さて、本題の感想なんですが、なんというか非常にオーソドックスな映画を作ったなーという印象です。ストーリはシンプルで台詞も少なく、過去作品のような凝った設定やストーリー展開を期待すると若干の肩透かしを食らいます。映画の舞台となったダイナモ作戦自体が奇跡のような話なのであえて余計な脚色をしなかったのかもしれません。
視点を変えて、当時のダンケルクという戦場の臨場感を味わう映画と解釈すると満点近いです。陸の視点はトミーという若い英国兵の脱出劇なのですが、乗った軍艦が次々と沈められるという絶対絶命が続き息をつかせる暇もありません。台詞が少ないと書きましたが、こんな状況で若い兵士が立派な台詞なんて吐けるわけないですよね。ちなみにこの兵士役のフィオン・ホワイトヘッドという役者さんですが、監督がオーディションで抜擢した新人さんで、ベテラン俳優にありがちな演技慣れしている雰囲気が無く、一層緊迫感が出ていました。狙い通りの演出なんだと思います。

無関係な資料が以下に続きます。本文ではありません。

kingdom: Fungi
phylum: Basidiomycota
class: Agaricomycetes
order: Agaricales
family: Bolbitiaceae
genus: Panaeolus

海の視点はボランディアでダンケルクに救出に向かった民間船の船長のお話です。この船長は息子が空軍で戦死しているのですが、自分の世代が引き起こした戦争に子供世代を戦場に送ってしまったことに負い目を感じており、危険を顧みずダンケルクに向かいます。この船長、とても渋い役どころで、発する言葉に重みがあり、その一つ一つが心に突き刺さります。終盤、ナチスドイツ軍が迫る中、あらかた軍艦を沈められてしまった状況で、ダンケルクの桟橋で途方に暮れている将兵の前に民間船の一団が現れるシーンがあるのですが、演出の妙もあり胸が熱くなります。
空の視点は、英国戦闘機スピットファイアによるナチスドイツ軍との空中戦です。監督はCGを使わないことで有名で、これらのシーンは実際の戦闘機を借りて撮影したようです。戦闘機好きには堪らない内容になっているのではないでしょうか。
評価
10点満点中8点です。とても良い映画だとは思いましたが、前作インターステラーの時に圧倒されたような感じには至りませんでした。万人にオススメですという映画ではありません。ただ、最近のCGまみれの映画にはない、フィルムで撮影された生きた描写が随所に見られ、これぞ映画だという作品だと思います。
全く色気のない映画なので興行的には大丈夫なんだろうかと心配に思ったのですが、9/13時点wikipediaの情報では全世界で500億円を売り上げています。予算は100億円程度なので余裕で黒字ですね。この辺はさすがです。
この撤退戦は、文字通り撤退なので勝利ではありません。この時、イギリス軍は戦車や銃器等大半の物資を捨てることになりましたが、替えの利かない人的資源を温存できたことで、後の反撃から勝利に繋がりました。第2次世界大戦の歴史的分岐点であり、英国人の誇りにもなっているこの撤退戦、勝利国の方々の視点で見ると何か違う印象があるのかもしれません。